Scholarly articles:

This is a comparative study of Samuel Beckett’s Textes pour rien (1950, published 1958) and John Cage’s Lecture on Nothing (1949, published 1961). These two projects, each of which emblematizes the lifelong artistic pursuit of its creator, offer a glimpse at the affinity between the two creators themselves. This article examines these two works and their authors according to three axes: first, nothing and how it is defined and deployed in each author’s creation, with an emphasis on the function of the prepositions “on” and “for” used in each author’s title; second, silence, which, in both cases, serves an important function as one of nothing’s major phenomenological counterparts—notably in Cage’s subsequent composition 4’33” and in Beckett’s quest to suppress the narrative voice of subjectivity; third, noise, which I will claim is the paradoxical but determinant residue that results from each author’s search for nothing and for silence.”

“In this study, I examine the two histoires of Kamel Daoud’s Meursault, contre-enquête: two histories attached to two identities – French and Algerian – and two stories – Camus’s L’étranger and Daoud’s novel as a response to it.

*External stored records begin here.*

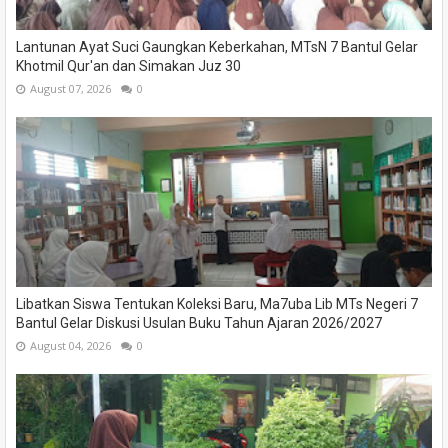
Lantunan Ayat Suci Gaungkan Keberkahan, MTsN 7 Bantul Gelar
Khotmil Qur'an dan Simakan Juz 30
August 07, 2026
0
Libatkan Siswa Tentukan Koleksi Baru, Ma7uba Lib MTs Negeri 7
Bantul Gelar Diskusi Usulan Buku Tahun Ajaran 2026/2027
August 04, 2026
0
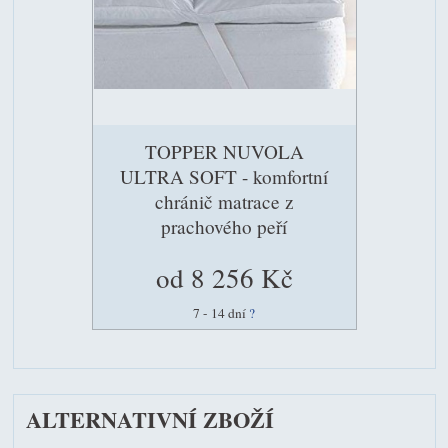
TOPPER NUVOLA
ULTRA SOFT - komfortní
chránič matrace z
prachového peří
od 8 256 Kč
7 - 14 dní
?
ALTERNATIVNÍ ZBOŽÍ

I do so through three connected attempts at unearthing. First, the unearthing of memory: I explore Daoud’s engagement with the buried past of the Algerian War of Independence and of his brother who was killed in Camus’s novel; I look at his narrative techniques for digging up this past, especially as they relate to the influence of Camus. After that, I turn to the unearthing of identity production; I suggest that identity is structurally determined, placing an emphasis on capitalist imperialism and on the purity that is presumed in the book as a form, in the French language, in the nation-state, and I discuss the role of each of their corresponding temporal regimes in the construction of an illusory homogeneous identity. Finally, I consider how this “unearthing” is made possible through an archeological approach to time in Daoud’s novel that stems from his narrator’s understanding of his positioning in a heterogeneous, hypermediatized and globalized world which, I contend, brings to light a long-dissimulated past and demystifies the representations of a so-called national identity that is in fact the pernicious fruit of imperialist social domination.”